Изменить размер шрифта - +
А мы знаем, что не забудет этого Сталин и не забудет Россия. Мы говорим это с тем спокойствием, которое бывает у старой, накаленной и неодолимой ненависти».

Но одно дело — статья про ненависть, а чтобы прямо в приказе? Да про баб? Однако спорить с гвардейцем Рэм не решился.

— Эй, резерв Верховного Командования! — дернул сзади за гимнастерку Уткин. — Во-первых, кряк, хорош трясти своей кормой перед рожей старших по званию. А во-вторых, товарищи командиры интересуются, тебе часом не выдали в Варшаве курево? По разведданным, там отоваривали «Казбеком».

Рэм отвернулся от окна.

— По одной пачке только дали. Но у меня папирос не осталось. Есть табак пачечный. Достать?

— Валяй. Угостим народ. Твой табачок, моя бумажка. У меня хорошая есть.

Жора вынул какую-то книжку или, может быть, толстую тетрадку в замшевом переплете, выдрал оттуда четыре странички, каждую разорвал пополам, и получилось восемь прямоугольничков, по числу членов компании. Рэм положил на стол пачку «Рекорда», взял одну бумажку себе. Она была тонкая, полупрозрачная — настоящая папиросная, только не чистая, а очень плотно исписанная с обеих сторон. Почерк ровненький, аккуратненький — такой, наверно, и называют бисерным, потому что буковки будто нанизанные на нитку бисеринки.

У Рэма была привычка читать всё подряд. Отец в детстве, бывало, ругался, что сын застревает у каждого стенда с газетами, у каждого столба с объявлениями.

Сейчас тоже, прежде чем насыпать табаку, Рэм поднес бумажку к глазам. Текст был русский.

«…когда же я оглядываюсь назад, на прожитые годы, особенно жалко мне моих ранних лет, потраченных впустую, на всяческую чепуху. Ах, если бы кто-нибудь, искренне озабоченный моим благом и умеющий помочь, сызмальства направил меня в верную сторону! О, я бы стал не тем, что я есть, а чем-то много лучшим. Я не продирался бы вслепую через колючки, через чащу, а шел бы прямой дорогой и продвинулся бы по ней много далее», — прочитал Рэм и перевернул клочок. С другой стороны было написано: «Меня мутит, когда слышу выражения вроде „самый обычный человек“, „он не хуже других“, „я такой же, как все“. Все люди необычны! Никого ни с кем сравнивать нельзя — кто лучше, а кто хуже! „Такой же, как все“ означает никакой!»

Заинтересовавшись, он взял со стола нетронутую бумажку — артиллерист сказал, что не курит. Прочитал: «Через сто или двести лет людям будет казаться дикостью, что когда-то женская половина человечества считала главным делом своей жизни вырастить и воспитать детей — будто курица, высиживающая яйца, или волчица, учащая волчат охотиться. Как можно было тратить свою бесценную жизнь на то, что у тебя скорее всего хорошо не получится? И как можно было разрешать матерям, не обученным самому важному из знаний, педагогике, портить детей? Мы будем казаться нашим потомкам такими же варварами, какими нам сегодня кажутся люди средневеко…»
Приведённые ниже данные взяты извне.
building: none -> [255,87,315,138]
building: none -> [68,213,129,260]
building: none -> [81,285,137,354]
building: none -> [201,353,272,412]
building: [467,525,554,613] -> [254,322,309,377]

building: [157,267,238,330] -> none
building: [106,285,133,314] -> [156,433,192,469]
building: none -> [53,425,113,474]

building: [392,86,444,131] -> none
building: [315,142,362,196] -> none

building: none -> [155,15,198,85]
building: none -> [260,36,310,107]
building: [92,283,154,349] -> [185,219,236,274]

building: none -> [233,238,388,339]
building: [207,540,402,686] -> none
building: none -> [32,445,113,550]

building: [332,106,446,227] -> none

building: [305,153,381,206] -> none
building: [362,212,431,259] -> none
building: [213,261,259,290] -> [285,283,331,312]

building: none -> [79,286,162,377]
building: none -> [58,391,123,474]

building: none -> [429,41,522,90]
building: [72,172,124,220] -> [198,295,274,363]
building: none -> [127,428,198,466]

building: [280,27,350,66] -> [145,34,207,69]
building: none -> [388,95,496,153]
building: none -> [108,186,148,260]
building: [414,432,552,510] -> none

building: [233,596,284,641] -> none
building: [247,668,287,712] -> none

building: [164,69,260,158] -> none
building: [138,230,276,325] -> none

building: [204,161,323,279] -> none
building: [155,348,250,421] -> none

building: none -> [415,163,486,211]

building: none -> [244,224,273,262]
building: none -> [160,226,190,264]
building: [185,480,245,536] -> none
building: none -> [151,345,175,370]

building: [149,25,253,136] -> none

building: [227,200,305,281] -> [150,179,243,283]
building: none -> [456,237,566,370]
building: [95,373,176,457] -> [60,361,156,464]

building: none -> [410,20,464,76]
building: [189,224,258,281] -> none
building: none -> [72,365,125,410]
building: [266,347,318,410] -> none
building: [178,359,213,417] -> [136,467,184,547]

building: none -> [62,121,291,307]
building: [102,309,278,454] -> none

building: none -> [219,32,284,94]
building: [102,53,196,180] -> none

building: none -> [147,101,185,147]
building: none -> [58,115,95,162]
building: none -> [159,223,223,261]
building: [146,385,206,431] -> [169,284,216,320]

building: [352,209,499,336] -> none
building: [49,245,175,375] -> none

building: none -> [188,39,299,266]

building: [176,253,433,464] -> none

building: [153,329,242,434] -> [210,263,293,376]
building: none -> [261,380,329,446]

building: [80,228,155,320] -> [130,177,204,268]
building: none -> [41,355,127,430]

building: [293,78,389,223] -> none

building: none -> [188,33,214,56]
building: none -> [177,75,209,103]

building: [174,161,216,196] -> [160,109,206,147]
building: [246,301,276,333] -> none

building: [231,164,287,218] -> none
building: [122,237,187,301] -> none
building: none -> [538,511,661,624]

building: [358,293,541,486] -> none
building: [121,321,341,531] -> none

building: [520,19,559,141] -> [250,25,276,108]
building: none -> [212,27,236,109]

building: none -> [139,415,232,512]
— Жор, откуда тетрадка? — спросил Рэм.

Он отсел на край, поменявшись с лейтенантом, потому что Уткин затеял играть в очко на злотые. Тем, кто выписался из госпиталей, выдали командировочные местной валютой, и что с нею делать, никто не знал. А у Рэма денег не было, и карт он не любил.

У Жоры из угла в угол рта ходила самокрутка.

— А? Костька, банкуешь?

— Где, говорю, тетрадью разжился?

— Под Варшавой, перед тем как ранило. Траншею у фрицев взяли. Там штабной блиндаж… Еще! …Выходит эсэсман с поднятыми руками… Еще одну! …И по-русски: «Не стрэляйте, товарыщ, я нэмецки антыфашыст». Умора, кряк! Черепушка на фуражке, молнии, все дела, вот такая ряха, стеклышки на носу.